• TASK INPUT:
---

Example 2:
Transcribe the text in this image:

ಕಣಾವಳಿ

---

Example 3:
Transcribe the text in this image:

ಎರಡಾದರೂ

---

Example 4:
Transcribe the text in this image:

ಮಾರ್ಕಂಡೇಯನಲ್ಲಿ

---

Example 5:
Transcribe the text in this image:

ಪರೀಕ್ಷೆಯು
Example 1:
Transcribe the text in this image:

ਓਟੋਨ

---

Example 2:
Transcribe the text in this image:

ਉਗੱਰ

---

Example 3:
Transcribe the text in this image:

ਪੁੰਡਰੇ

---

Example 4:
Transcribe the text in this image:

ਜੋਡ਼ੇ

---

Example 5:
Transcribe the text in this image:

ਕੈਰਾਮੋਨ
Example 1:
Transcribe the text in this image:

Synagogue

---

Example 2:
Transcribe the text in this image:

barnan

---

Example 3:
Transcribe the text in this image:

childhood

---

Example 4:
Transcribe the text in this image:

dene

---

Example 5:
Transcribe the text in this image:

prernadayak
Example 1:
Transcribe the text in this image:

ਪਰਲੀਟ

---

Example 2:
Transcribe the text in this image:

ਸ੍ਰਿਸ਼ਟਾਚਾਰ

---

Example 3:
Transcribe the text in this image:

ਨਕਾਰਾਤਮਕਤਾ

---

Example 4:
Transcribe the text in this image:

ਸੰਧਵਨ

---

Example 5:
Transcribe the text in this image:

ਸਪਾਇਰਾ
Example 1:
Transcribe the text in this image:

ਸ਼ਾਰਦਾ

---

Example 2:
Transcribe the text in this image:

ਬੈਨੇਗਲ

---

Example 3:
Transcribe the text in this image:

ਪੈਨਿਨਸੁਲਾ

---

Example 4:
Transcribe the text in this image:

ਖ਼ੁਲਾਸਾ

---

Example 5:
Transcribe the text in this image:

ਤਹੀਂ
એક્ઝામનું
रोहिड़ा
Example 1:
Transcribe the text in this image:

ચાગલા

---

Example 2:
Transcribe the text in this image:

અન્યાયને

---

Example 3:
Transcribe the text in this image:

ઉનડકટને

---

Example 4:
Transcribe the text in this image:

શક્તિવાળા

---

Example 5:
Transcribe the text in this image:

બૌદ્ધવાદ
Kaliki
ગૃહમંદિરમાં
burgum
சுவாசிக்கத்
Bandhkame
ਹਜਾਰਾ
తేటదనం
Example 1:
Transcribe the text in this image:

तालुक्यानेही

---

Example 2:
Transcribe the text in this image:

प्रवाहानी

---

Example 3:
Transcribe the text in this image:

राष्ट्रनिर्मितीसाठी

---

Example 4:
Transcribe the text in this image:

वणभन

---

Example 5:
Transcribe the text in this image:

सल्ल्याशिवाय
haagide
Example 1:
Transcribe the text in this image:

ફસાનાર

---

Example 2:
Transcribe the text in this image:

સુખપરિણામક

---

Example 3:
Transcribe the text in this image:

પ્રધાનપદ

• EXERCISE:
Reproduce, word for word, all of the entries above.

• SOLUTION TO THE EXERCISE:
---

Example 2:
Transcribe the text in this image:

ಕಣಾವಳಿ

---

Example 3:
Transcribe the text in this image:

ಎರಡಾದರೂ

---

Example 4:
Transcribe the text in this image:

ಮಾರ್ಕಂಡೇಯನಲ್ಲಿ

---

Example 5:
Transcribe the text in this image:

ಪರೀಕ್ಷೆಯು
Example 1:
Transcribe the text in this image:

ਓਟੋਨ

---

Example 2:
Transcribe the text in this image:

ਉਗੱਰ

---

Example 3:
Transcribe the text in this image:

ਪੁੰਡਰੇ

---

Example 4:
Transcribe the text in this image:

ਜੋਡ਼ੇ

---

Example 5:
Transcribe the text in this image:

ਕੈਰਾਮੋਨ
Example 1:
Transcribe the text in this image:

Synagogue

---

Example 2:
Transcribe the text in this image:

barnan

---

Example 3:
Transcribe the text in this image:

childhood

---

Example 4:
Transcribe the text in this image:

dene

---

Example 5:
Transcribe the text in this image:

prernadayak
Example 1:
Transcribe the text in this image:

ਪਰਲੀਟ

---

Example 2:
Transcribe the text in this image:

ਸ੍ਰਿਸ਼ਟਾਚਾਰ

---

Example 3:
Transcribe the text in this image:

ਨਕਾਰਾਤਮਕਤਾ

---

Example 4:
Transcribe the text in this image:

ਸੰਧਵਨ

---

Example 5:
Transcribe the text in this image:

ਸਪਾਇਰਾ
Example 1:
Transcribe the text in this image:

ਸ਼ਾਰਦਾ

---

Example 2:
Transcribe the text in this image:

ਬੈਨੇਗਲ

---

Example 3:
Transcribe the text in this image:

ਪੈਨਿਨਸੁਲਾ

---

Example 4:
Transcribe the text in this image:

ਖ਼ੁਲਾਸਾ

---

Example 5:
Transcribe the text in this image:

ਤਹੀਂ
એક્ઝામનું
रोहिड़ा
Example 1:
Transcribe the text in this image:

ચાગલા

---

Example 2:
Transcribe the text in this image:

અન્યાયને

---

Example 3:
Transcribe the text in this image:

ઉનડકટને

---

Example 4:
Transcribe the text in this image:

શક્તિવાળા

---

Example 5:
Transcribe the text in this image:

બૌદ્ધવાદ
Kaliki
ગૃહમંદિરમાં
burgum
சுவாசிக்கத்
Bandhkame
ਹਜਾਰਾ
తేటదనం
Example 1:
Transcribe the text in this image:

तालुक्यानेही

---

Example 2:
Transcribe the text in this image:

प्रवाहानी

---

Example 3:
Transcribe the text in this image:

राष्ट्रनिर्मितीसाठी

---

Example 4:
Transcribe the text in this image:

वणभन

---

Example 5:
Transcribe the text in this image:

सल्ल्याशिवाय
haagide
Example 1:
Transcribe the text in this image:

ફસાનાર

---

Example 2:
Transcribe the text in this image:

સુખપરિણામક

---

Example 3:
Transcribe the text in this image:

પ્રધાનપદ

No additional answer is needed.